[Recorded data]
• • •

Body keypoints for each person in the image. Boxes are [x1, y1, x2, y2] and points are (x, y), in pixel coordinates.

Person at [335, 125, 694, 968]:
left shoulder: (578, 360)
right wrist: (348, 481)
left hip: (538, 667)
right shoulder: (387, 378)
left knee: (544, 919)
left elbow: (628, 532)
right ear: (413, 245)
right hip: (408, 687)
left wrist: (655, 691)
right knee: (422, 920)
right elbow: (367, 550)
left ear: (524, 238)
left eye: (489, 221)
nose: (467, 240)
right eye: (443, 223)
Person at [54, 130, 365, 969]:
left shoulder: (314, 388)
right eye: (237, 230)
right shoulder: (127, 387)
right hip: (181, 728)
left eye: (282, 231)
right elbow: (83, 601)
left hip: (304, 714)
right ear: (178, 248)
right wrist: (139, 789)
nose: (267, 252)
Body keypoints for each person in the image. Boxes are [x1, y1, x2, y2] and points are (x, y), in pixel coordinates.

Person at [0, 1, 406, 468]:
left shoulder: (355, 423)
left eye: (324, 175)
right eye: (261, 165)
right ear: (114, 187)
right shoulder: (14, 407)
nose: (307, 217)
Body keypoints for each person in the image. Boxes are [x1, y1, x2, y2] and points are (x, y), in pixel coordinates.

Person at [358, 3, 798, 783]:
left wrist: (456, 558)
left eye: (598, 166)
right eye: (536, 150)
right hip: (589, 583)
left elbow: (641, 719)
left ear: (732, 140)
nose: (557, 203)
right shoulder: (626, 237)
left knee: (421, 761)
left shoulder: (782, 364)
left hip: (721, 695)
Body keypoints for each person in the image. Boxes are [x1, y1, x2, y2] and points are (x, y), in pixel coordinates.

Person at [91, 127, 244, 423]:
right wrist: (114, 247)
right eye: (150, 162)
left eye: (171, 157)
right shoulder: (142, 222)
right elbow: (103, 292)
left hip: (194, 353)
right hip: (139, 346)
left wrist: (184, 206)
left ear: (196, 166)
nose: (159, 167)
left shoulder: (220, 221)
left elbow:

• • •

• [WHAT THIS TASK INVOLVES]:
Beginning with the line that holds "right hip: (181, 728)" and ending with the last line of the data, copy each line exactly and add nothing.

• [EXERCISE OUTPUT]:
right hip: (181, 728)
left eye: (282, 231)
right elbow: (83, 601)
left hip: (304, 714)
right ear: (178, 248)
right wrist: (139, 789)
nose: (267, 252)
Body keypoints for each person in the image. Boxes are [x1, y1, x2, y2] and points are (x, y), in pixel coordinates.

Person at [0, 1, 406, 468]:
left shoulder: (355, 423)
left eye: (324, 175)
right eye: (261, 165)
right ear: (114, 187)
right shoulder: (14, 407)
nose: (307, 217)
Body keypoints for each person in the image. Boxes are [x1, y1, x2, y2] and points are (x, y), in pixel coordinates.

Person at [358, 3, 798, 783]:
left wrist: (456, 558)
left eye: (598, 166)
right eye: (536, 150)
right hip: (589, 583)
left elbow: (641, 719)
left ear: (732, 140)
nose: (557, 203)
right shoulder: (626, 237)
left knee: (421, 761)
left shoulder: (782, 364)
left hip: (721, 695)
Body keypoints for each person in the image. Boxes are [x1, y1, x2, y2] and points are (x, y), in pixel coordinates.

Person at [91, 127, 244, 423]:
right wrist: (114, 247)
right eye: (150, 162)
left eye: (171, 157)
right shoulder: (142, 222)
right elbow: (103, 292)
left hip: (194, 353)
right hip: (139, 346)
left wrist: (184, 206)
left ear: (196, 166)
nose: (159, 167)
left shoulder: (220, 221)
left elbow:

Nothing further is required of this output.